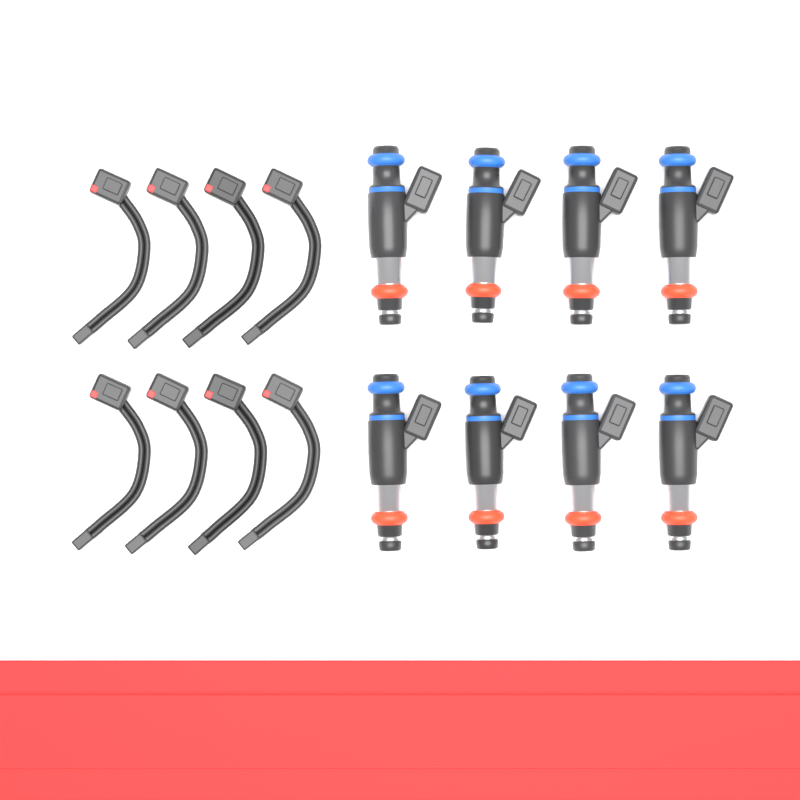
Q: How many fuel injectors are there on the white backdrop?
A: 8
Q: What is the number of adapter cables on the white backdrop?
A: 8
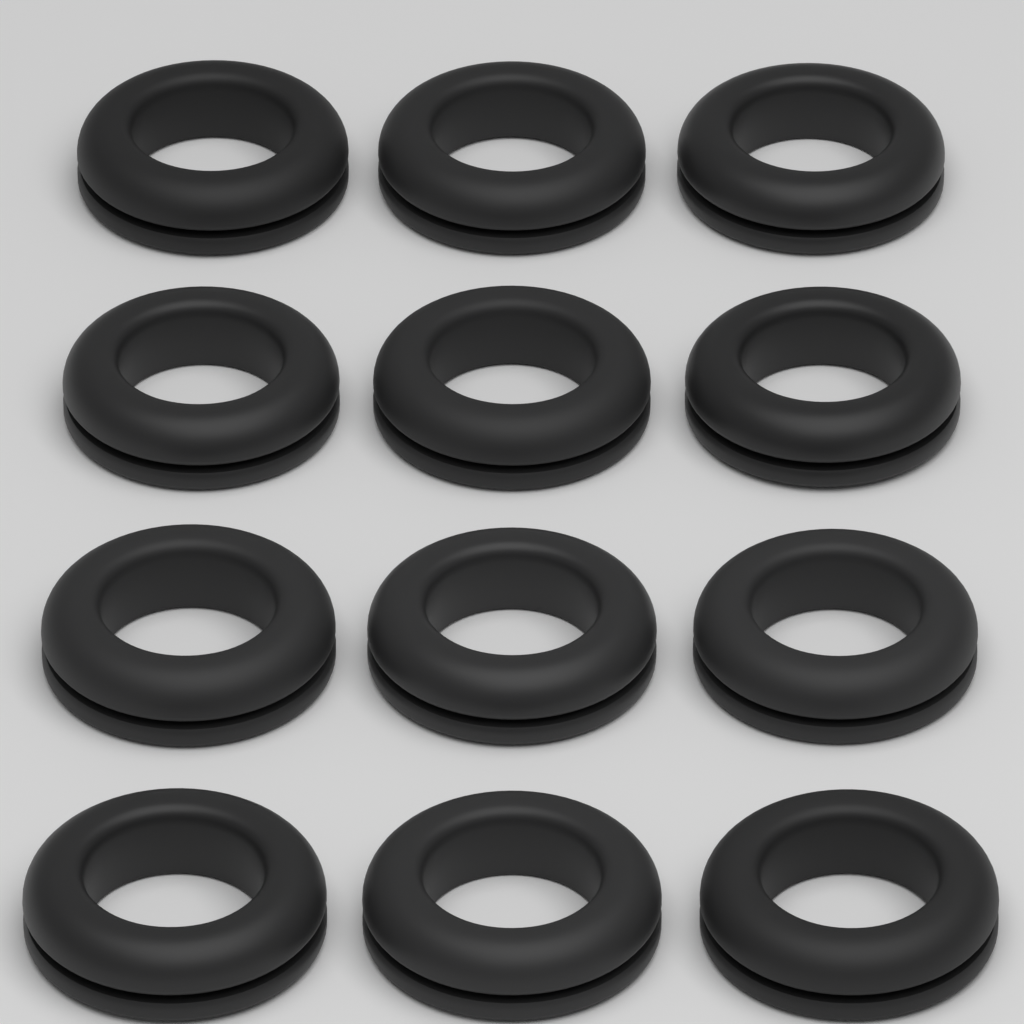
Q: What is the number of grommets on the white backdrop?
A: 12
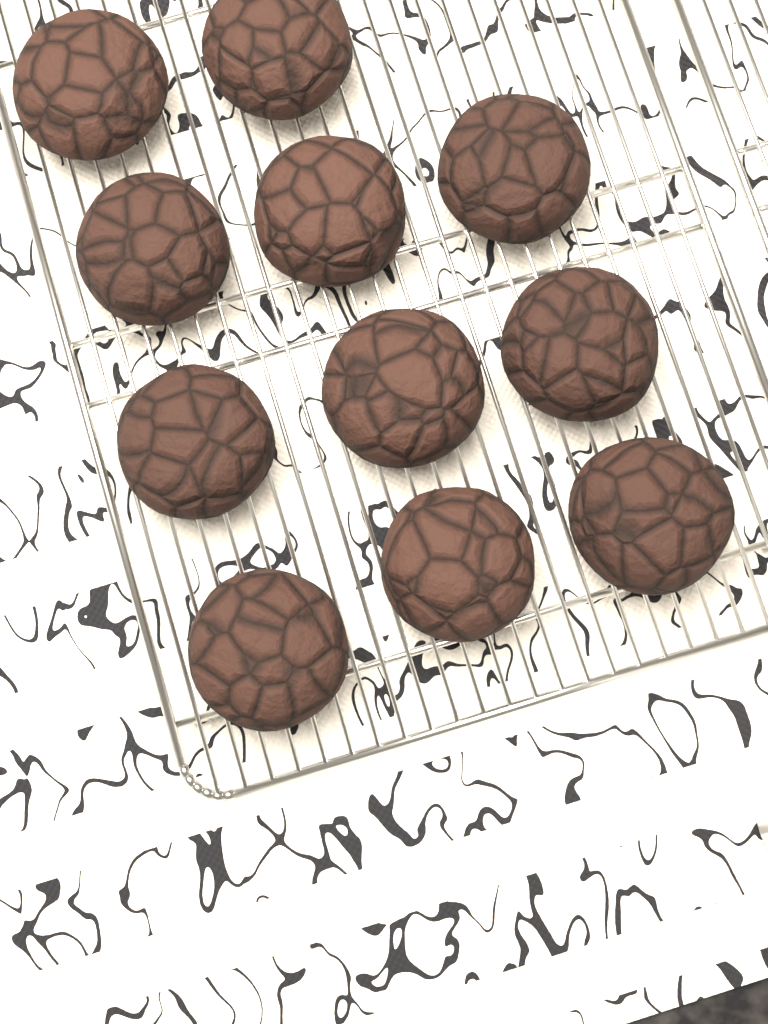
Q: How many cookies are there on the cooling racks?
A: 11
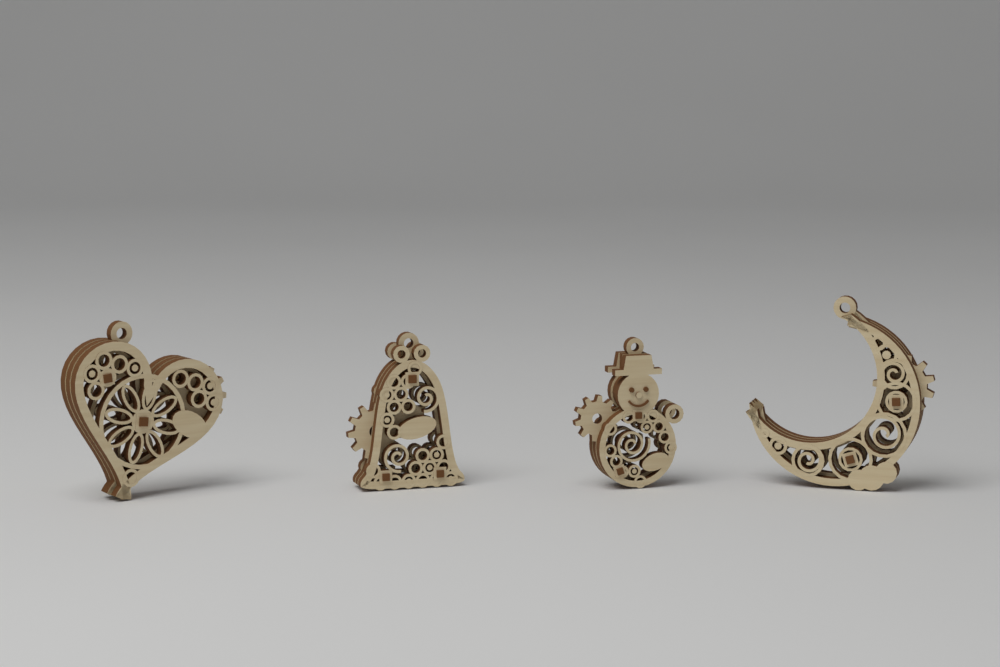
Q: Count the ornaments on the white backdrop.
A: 4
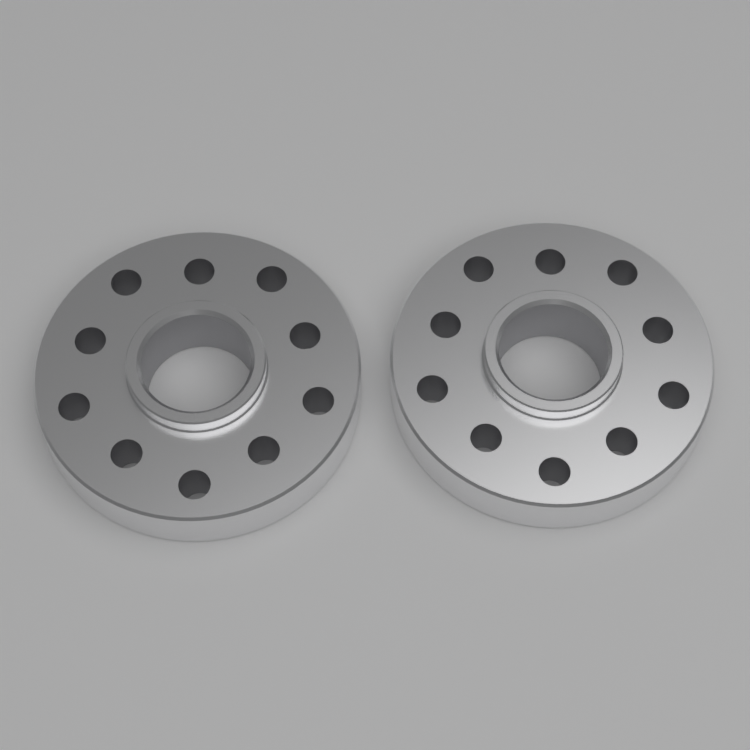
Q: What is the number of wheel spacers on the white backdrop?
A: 2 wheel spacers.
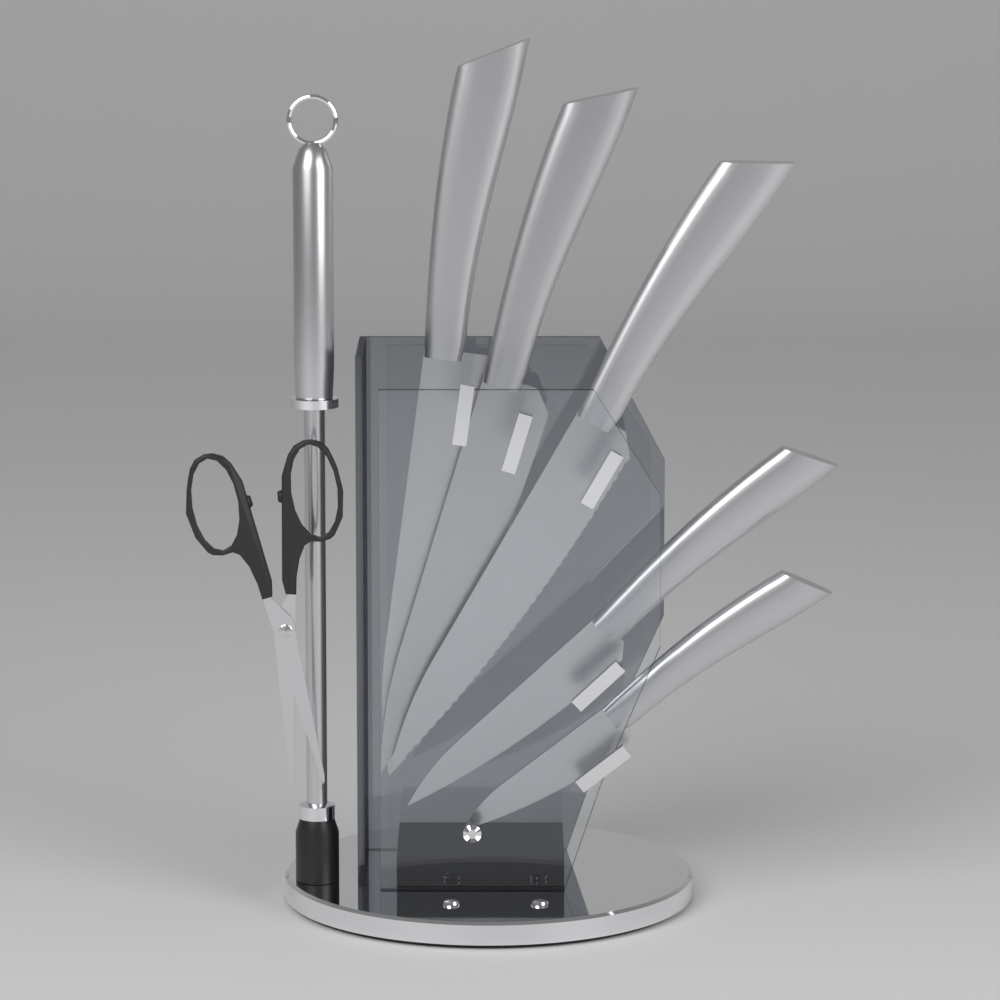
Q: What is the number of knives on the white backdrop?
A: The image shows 5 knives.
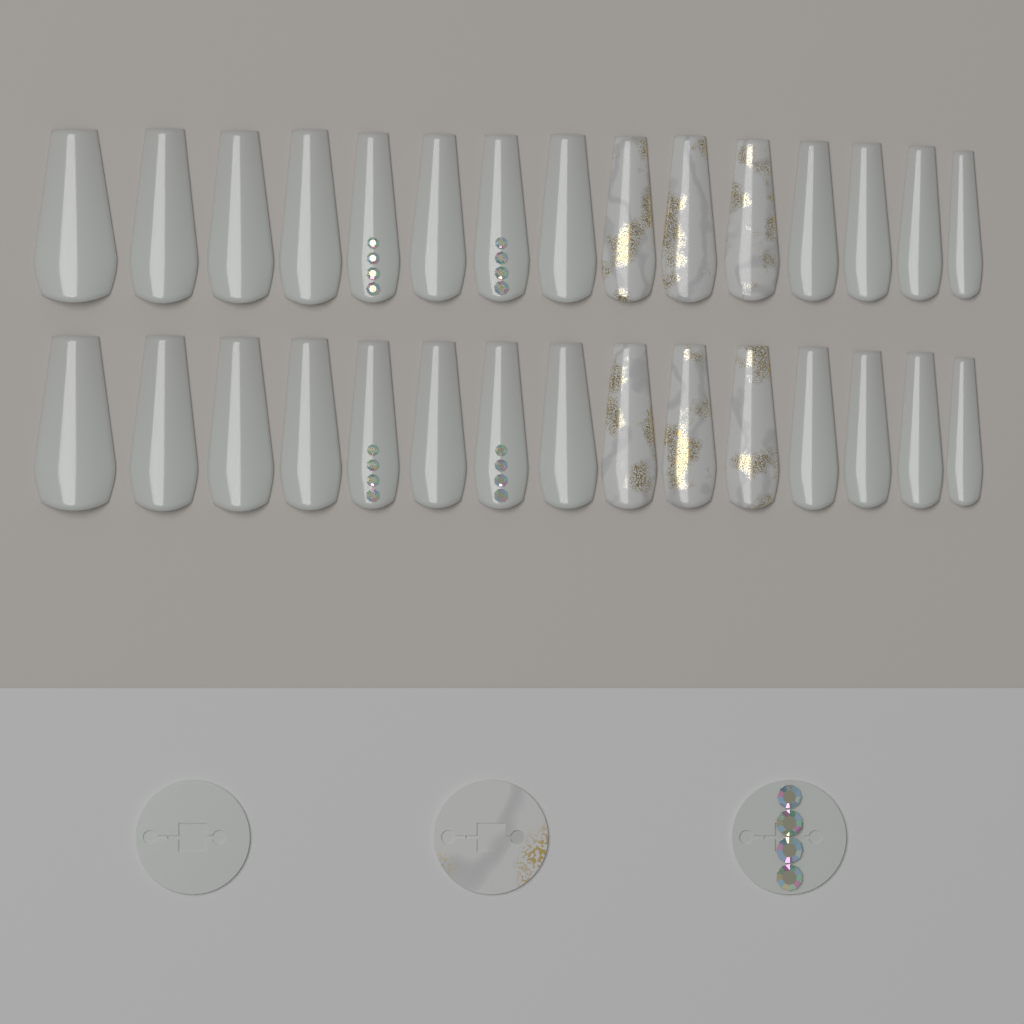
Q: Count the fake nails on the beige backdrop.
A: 30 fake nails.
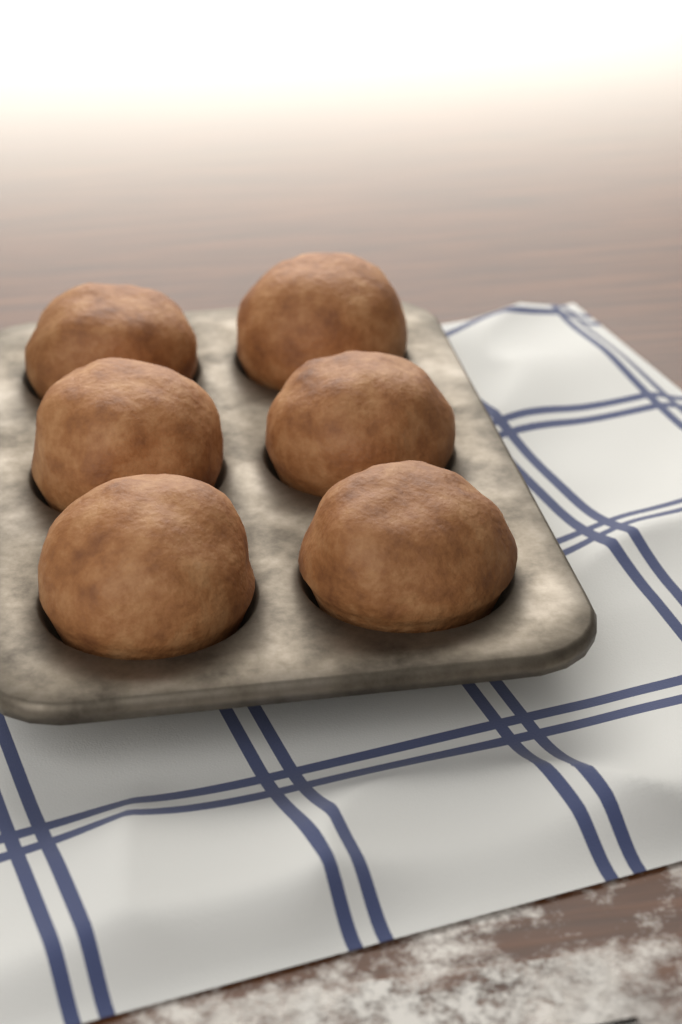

◇ ◇ ◇ ◇

• Objectif de la tâche: Pouvez-vous imprimer mot pour mot toutes les lignes ci-dessus, en laissant les images de côté ?

• Solution attendue:
Q: How many fuel injectors are there on the white backdrop?
A: 8
Q: What is the number of adapter cables on the white backdrop?
A: 8
Q: What is the number of grommets on the white backdrop?
A: 12
Q: How many cookies are there on the cooling racks?
A: 11
Q: Count the ornaments on the white backdrop.
A: 4
Q: What is the number of wheel spacers on the white backdrop?
A: 2 wheel spacers.
Q: What is the number of knives on the white backdrop?
A: The image shows 5 knives.
Q: Count the fake nails on the beige backdrop.
A: 30 fake nails.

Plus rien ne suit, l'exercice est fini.